16
Jun 18

Murales del San Bartolo en el Munae

Los murales de San Bartolo son extraordinarios, de verdad.  Muestran textos mayas antiquísimos (seguramente entre los más antiguos que hay), muestran un temprano, y avanzado nivel cultural y artístico de sus autores, y son bellísimos. Partes de ellos están en exhibición en el Museo Nacional de Arqueología y Etnología; y te recomiendo que los visites.

En los fragmentos de arriba vemos al dios solar que lleva en su mejilla el signo Kin.  Está representado como un águila con grandes garras y aspectos del Dios Pájaro Principal. Detrás de esta figura está el dios Akan, deidad de la ebriedad, del pulque, o de la chicha que, en su frente lleva un ojo con sangre y un hueso, y su mandíbula está descaranada.  Sobre su frente lleva, además, un mechón de pelo decorado con cuentatas.

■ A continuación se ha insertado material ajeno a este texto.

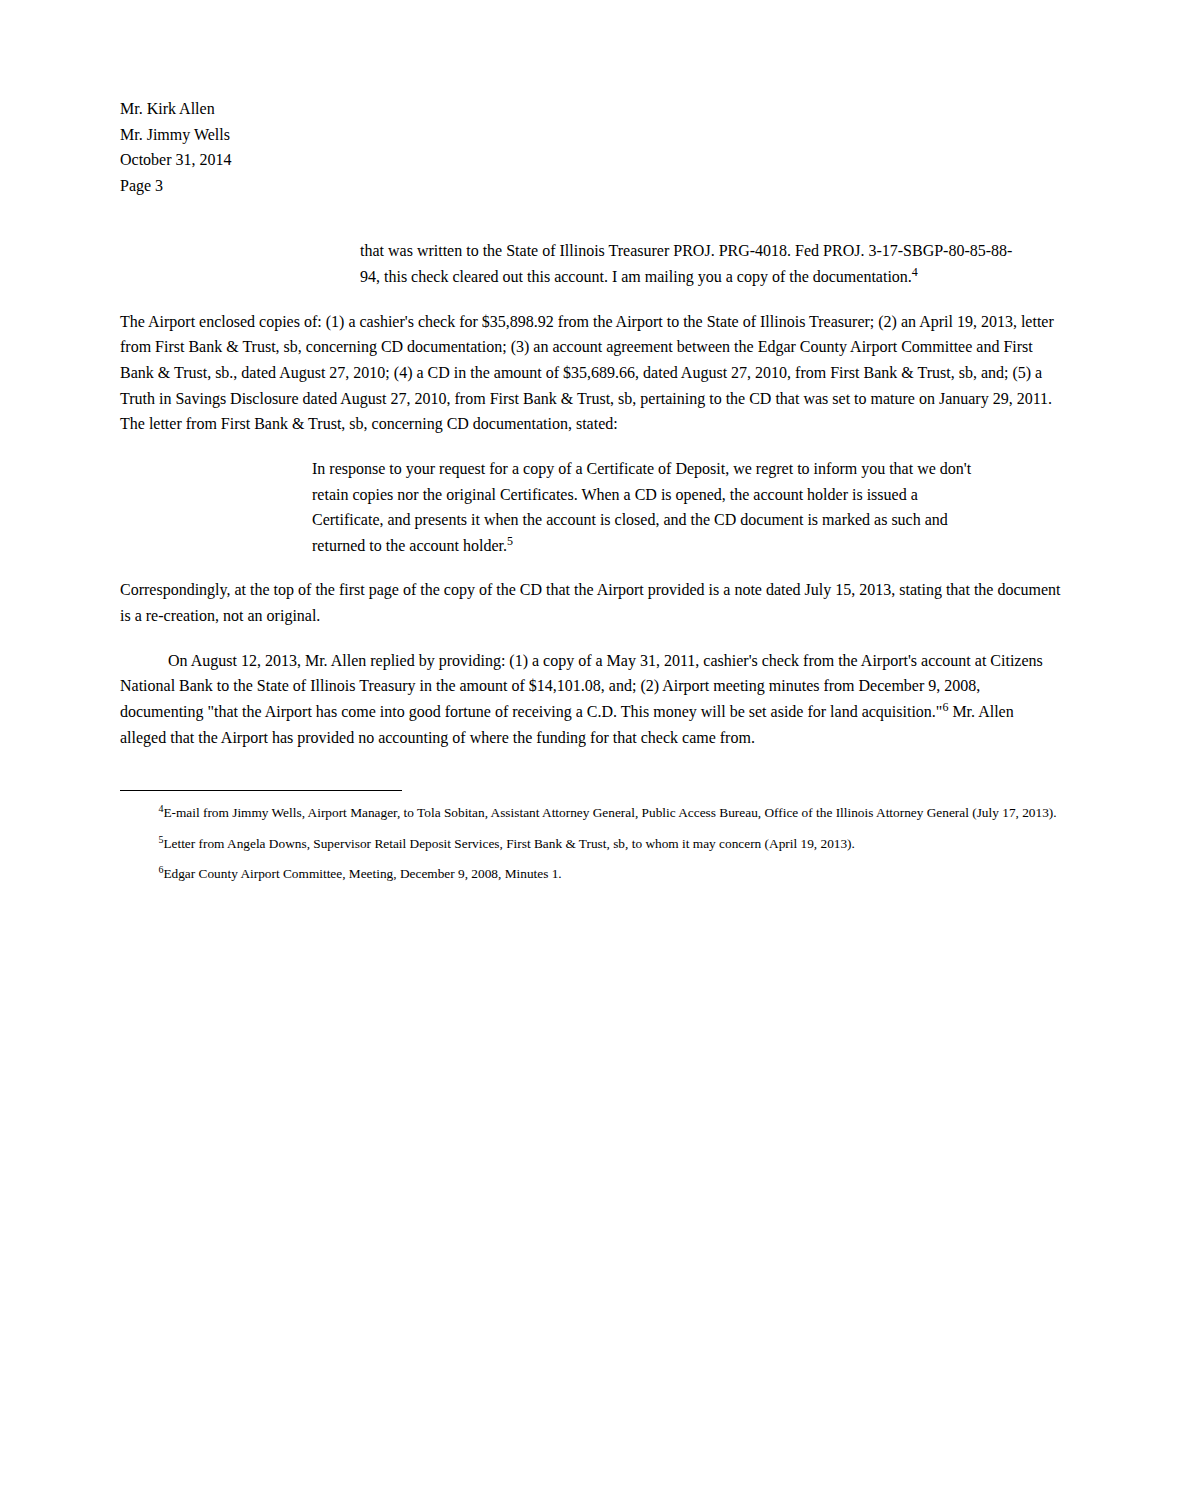Mr. Kirk Allen
Mr. Jimmy Wells
October 31, 2014
Page 3
that was written to the State of Illinois Treasurer PROJ. PRG-4018. Fed PROJ. 3-17-SBGP-80-85-88-94, this check cleared out this account. I am mailing you a copy of the documentation.4
The Airport enclosed copies of: (1) a cashier's check for $35,898.92 from the Airport to the State of Illinois Treasurer; (2) an April 19, 2013, letter from First Bank & Trust, sb, concerning CD documentation; (3) an account agreement between the Edgar County Airport Committee and First Bank & Trust, sb., dated August 27, 2010; (4) a CD in the amount of $35,689.66, dated August 27, 2010, from First Bank & Trust, sb, and; (5) a Truth in Savings Disclosure dated August 27, 2010, from First Bank & Trust, sb, pertaining to the CD that was set to mature on January 29, 2011. The letter from First Bank & Trust, sb, concerning CD documentation, stated:
In response to your request for a copy of a Certificate of Deposit, we regret to inform you that we don't retain copies nor the original Certificates. When a CD is opened, the account holder is issued a Certificate, and presents it when the account is closed, and the CD document is marked as such and returned to the account holder.5
Correspondingly, at the top of the first page of the copy of the CD that the Airport provided is a note dated July 15, 2013, stating that the document is a re-creation, not an original.
On August 12, 2013, Mr. Allen replied by providing: (1) a copy of a May 31, 2011, cashier's check from the Airport's account at Citizens National Bank to the State of Illinois Treasury in the amount of $14,101.08, and; (2) Airport meeting minutes from December 9, 2008, documenting "that the Airport has come into good fortune of receiving a C.D. This money will be set aside for land acquisition."6 Mr. Allen alleged that the Airport has provided no accounting of where the funding for that check came from.
4E-mail from Jimmy Wells, Airport Manager, to Tola Sobitan, Assistant Attorney General, Public Access Bureau, Office of the Illinois Attorney General (July 17, 2013).
5Letter from Angela Downs, Supervisor Retail Deposit Services, First Bank & Trust, sb, to whom it may concern (April 19, 2013).
6Edgar County Airport Committee, Meeting, December 9, 2008, Minutes 1.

El templo que hay sobre la pirámide, en San Bartolo, era un espacio ritual para sacerdotes y, por lo tanto, sus epigrafía e iconografía no sólo son más complejas, sino que la paleta de colores es más rica e incluye púrpura, marrones y verdes.  En sus fragmentos -arriba- se identifican montañas sagradas, sacrificios, plantas florecientes y fertilidad.  De verdad que los colores llaman mucho la atención.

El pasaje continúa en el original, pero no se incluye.